Today is a big day for the Big New Idea. I’ll be getting online with Evan later to work through the website and get it closer to launch next week. (Sign up to be the first to know when it does!)
I’m excited. I’ve been working with Squarespace for the first time (my current website is run on WordPress) and going through the frustration-elation pendulum of learning something new. I think I’ve just about cracked it.
In general, putting myself in creative hibernation has been paying off. I’ve been working like a busy bee on writing for the website, finding my team, running my first trial shoot. I’ve also started working on a series of lessons to help with Christmas preparation, which I’m SERIOUSLY EXCITED about. This morning, most of my to-do list items start with “write”. There will be a lot of words today. And a lot of music.

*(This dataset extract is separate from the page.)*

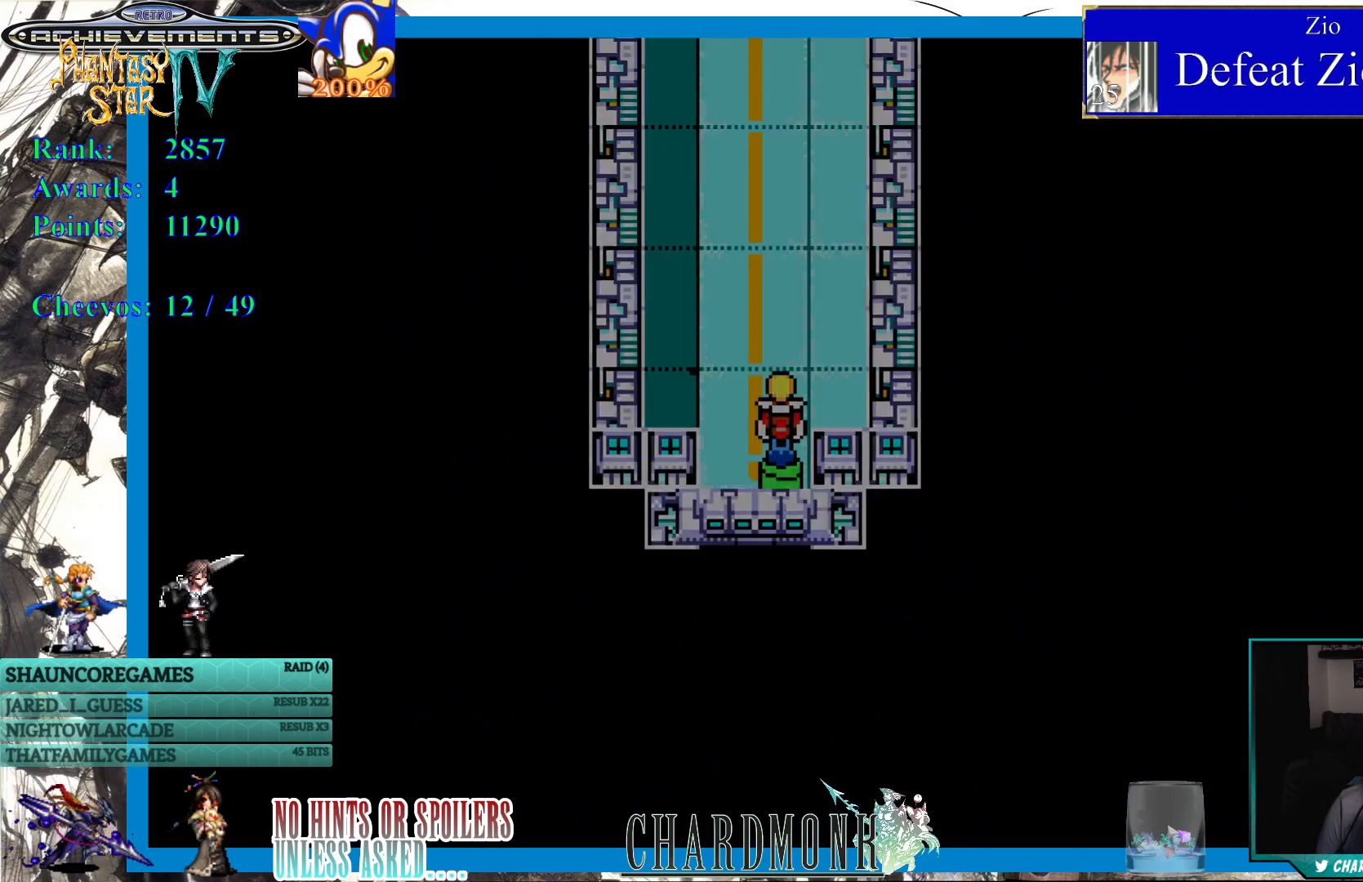
{"buttons": ["DPAD_UP"], "left_stick": "center", "right_stick": "center", "events": [[300, "DPAD_UP", "down"]]}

Because this is what I know right now: I’ve already invested a lot. Time, money, effort, resources, hope. And yes, I’m scared that it won’t pay off. But that fear only gets in the way of doing the good work that allows the whole thing to do well.
When I’m worried about making money, I get spooked and I don’t write well. Or make good decisions.
Fear is like kryptonite.
So this morning, as I make my list and settle in, I’m surrounding myself with symbols of hope and trust. Little messages to myself, a candle, a wooden star from my retreat that says “share”.
In order to hustle, I need to trust. This is the trust and hustle phase.